[Bounding box coordinate data]
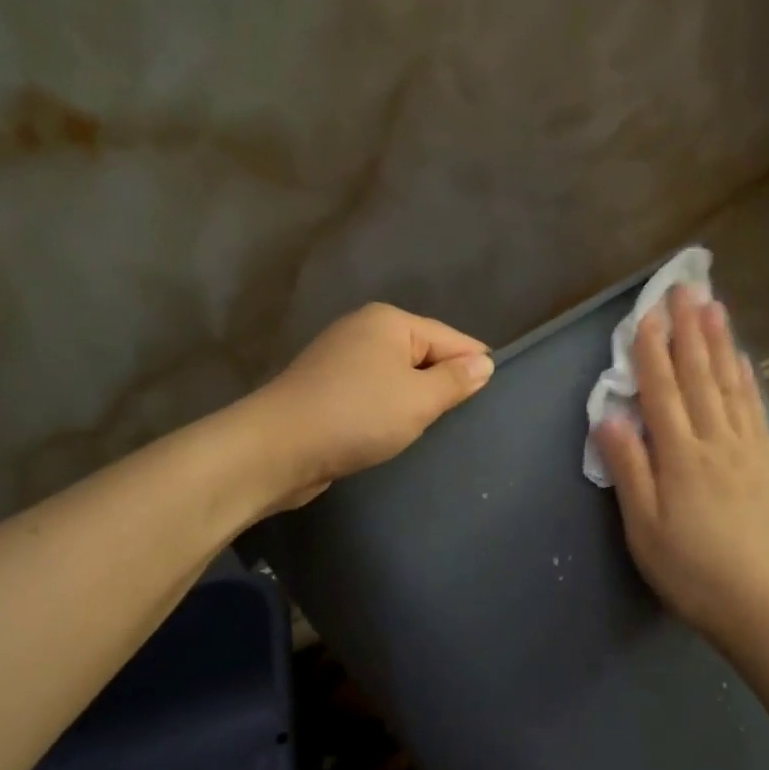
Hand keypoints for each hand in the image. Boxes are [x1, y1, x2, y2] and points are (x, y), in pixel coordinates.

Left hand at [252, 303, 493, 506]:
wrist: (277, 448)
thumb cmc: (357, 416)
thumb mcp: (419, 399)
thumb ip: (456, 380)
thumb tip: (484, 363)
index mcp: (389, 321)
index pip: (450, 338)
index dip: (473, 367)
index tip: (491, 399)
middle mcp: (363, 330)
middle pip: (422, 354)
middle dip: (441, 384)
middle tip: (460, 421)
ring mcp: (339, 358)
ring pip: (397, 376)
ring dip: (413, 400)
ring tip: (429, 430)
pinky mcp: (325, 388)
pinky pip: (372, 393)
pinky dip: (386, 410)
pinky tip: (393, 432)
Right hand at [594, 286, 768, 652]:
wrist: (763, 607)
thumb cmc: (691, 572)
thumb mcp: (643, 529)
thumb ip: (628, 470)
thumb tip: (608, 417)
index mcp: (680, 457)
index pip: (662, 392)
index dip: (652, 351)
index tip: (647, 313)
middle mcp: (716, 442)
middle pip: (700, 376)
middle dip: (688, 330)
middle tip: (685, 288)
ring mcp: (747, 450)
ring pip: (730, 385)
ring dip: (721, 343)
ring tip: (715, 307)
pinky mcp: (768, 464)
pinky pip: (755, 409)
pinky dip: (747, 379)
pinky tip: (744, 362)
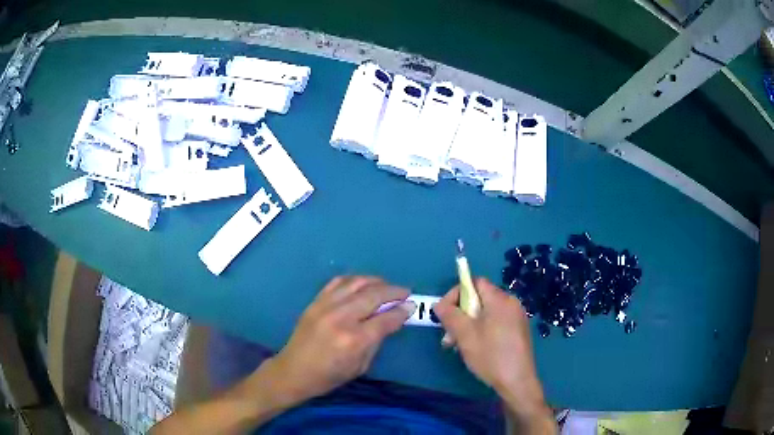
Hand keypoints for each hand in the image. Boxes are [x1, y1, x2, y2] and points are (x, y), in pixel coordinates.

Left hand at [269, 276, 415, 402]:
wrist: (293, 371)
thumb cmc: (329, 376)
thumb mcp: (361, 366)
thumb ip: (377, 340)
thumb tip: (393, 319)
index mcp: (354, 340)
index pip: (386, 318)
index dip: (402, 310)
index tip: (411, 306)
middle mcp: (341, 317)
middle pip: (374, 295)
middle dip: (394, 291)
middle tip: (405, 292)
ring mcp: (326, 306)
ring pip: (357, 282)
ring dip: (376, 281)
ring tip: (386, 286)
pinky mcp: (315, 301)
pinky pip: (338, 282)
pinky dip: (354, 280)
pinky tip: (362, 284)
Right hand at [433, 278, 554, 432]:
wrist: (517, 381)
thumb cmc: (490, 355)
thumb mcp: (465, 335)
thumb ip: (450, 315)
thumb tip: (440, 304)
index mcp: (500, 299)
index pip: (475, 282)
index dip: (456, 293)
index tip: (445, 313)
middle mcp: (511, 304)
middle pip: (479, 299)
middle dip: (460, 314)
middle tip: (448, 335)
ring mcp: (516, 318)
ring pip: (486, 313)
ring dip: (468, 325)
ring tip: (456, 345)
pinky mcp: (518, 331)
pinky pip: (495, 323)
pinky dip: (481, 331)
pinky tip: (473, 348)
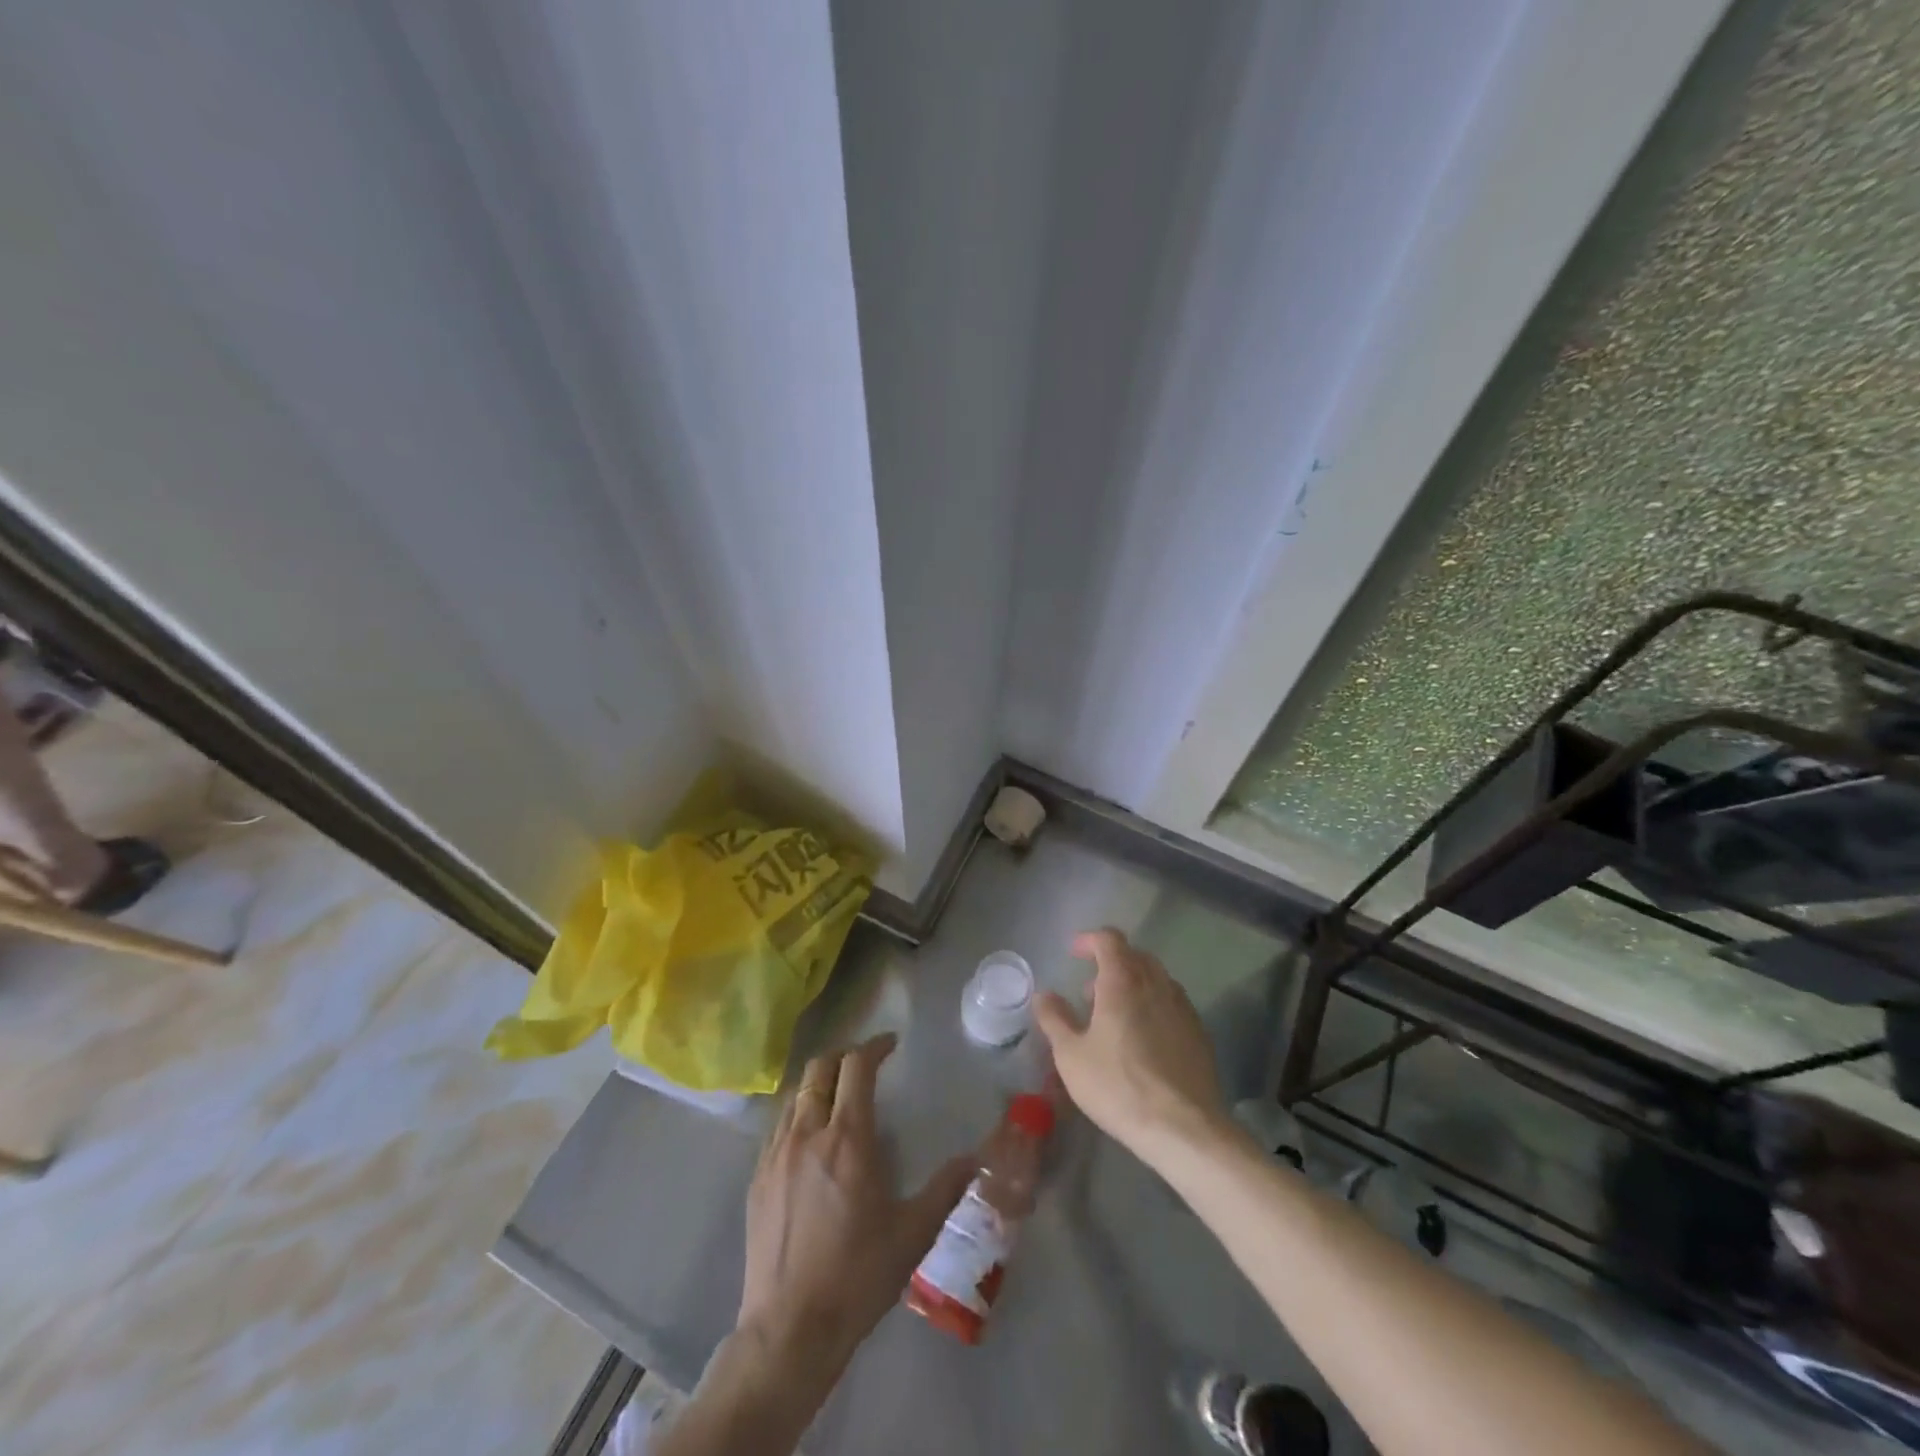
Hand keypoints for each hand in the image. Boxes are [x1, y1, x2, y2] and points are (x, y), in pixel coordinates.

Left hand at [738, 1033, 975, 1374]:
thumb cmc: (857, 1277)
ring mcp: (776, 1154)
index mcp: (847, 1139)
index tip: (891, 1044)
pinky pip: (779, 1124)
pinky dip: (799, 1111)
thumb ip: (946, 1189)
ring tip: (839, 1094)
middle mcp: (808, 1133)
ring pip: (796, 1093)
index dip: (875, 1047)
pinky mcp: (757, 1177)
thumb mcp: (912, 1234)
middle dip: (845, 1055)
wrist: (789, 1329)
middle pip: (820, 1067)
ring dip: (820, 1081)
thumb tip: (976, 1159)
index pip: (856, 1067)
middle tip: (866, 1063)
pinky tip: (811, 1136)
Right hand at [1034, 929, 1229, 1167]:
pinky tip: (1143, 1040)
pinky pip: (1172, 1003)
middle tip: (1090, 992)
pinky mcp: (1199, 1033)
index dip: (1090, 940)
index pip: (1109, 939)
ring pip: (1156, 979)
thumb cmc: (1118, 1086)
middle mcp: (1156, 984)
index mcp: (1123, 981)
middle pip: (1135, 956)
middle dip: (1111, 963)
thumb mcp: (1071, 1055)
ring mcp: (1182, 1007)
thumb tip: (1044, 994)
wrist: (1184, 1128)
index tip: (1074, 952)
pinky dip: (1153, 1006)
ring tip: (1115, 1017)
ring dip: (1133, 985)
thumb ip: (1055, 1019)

Activity: Nothing should appear in the answer except the lines from the one containing "pinky pip: (1172, 1003)" to the end of the data above, reproduced exactly.

Worked solution:
pinky pip: (1172, 1003)
middle tip: (1090, 992)
pinky mcp: (1199, 1033)
index dip: (1090, 940)
index pip: (1109, 939)
ring pip: (1156, 979)
thumb cmc: (1118, 1086)
middle mcp: (1156, 984)
index mcp: (1123, 981)
middle pip: (1135, 956)
middle dip: (1111, 963)
thumb mcp: (1071, 1055)
ring mcp: (1182, 1007)
thumb tip: (1044, 994)
wrist: (1184, 1128)
index tip: (1074, 952)
pinky dip: (1153, 1006)
ring tip: (1115, 1017)
ring dip: (1133, 985)
thumb ip: (1055, 1019)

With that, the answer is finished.